→ **Excerpts from a dataset**:
== Segment start ==

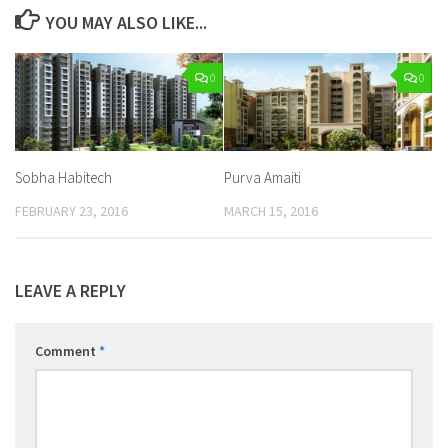
YOU MAY ALSO LIKE...
0
0
Sobha Habitech
Purva Amaiti
FEBRUARY 23, 2016
MARCH 15, 2016
LEAVE A REPLY
Comment
*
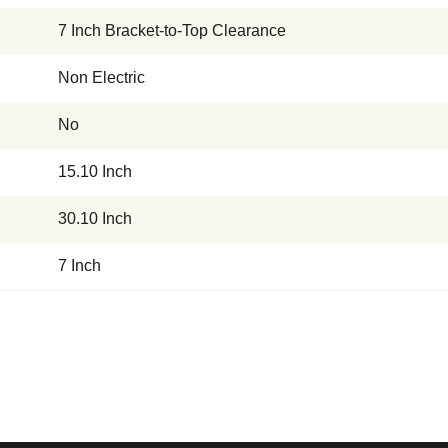
7 Inch Bracket-to-Top Clearance
Non Electric
No
15.10 Inch
30.10 Inch
7 Inch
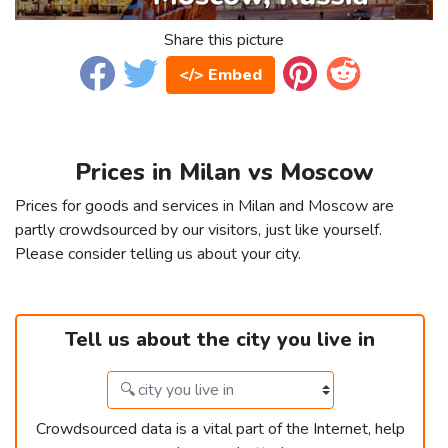
Share this picture
</> Embed
Prices in Milan vs Moscow
Prices for goods and services in Milan and Moscow are
partly crowdsourced by our visitors, just like yourself.
Please consider telling us about your city.
Tell us about the city you live in
Crowdsourced data is a vital part of the Internet, help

== Segment end ==

→ **Exercise**: Restate each entry word for word, please, but drop any images it holds.

→ **Answer to this exercise**:
YOU MAY ALSO LIKE...
0
0
Sobha Habitech
Purva Amaiti
FEBRUARY 23, 2016
MARCH 15, 2016
LEAVE A REPLY
Comment
*
7 Inch Bracket-to-Top Clearance
Non Electric
No
15.10 Inch
30.10 Inch
7 Inch
Share this picture
</> Embed
Prices in Milan vs Moscow
Prices for goods and services in Milan and Moscow are
partly crowdsourced by our visitors, just like yourself.
Please consider telling us about your city.
Tell us about the city you live in
Crowdsourced data is a vital part of the Internet, help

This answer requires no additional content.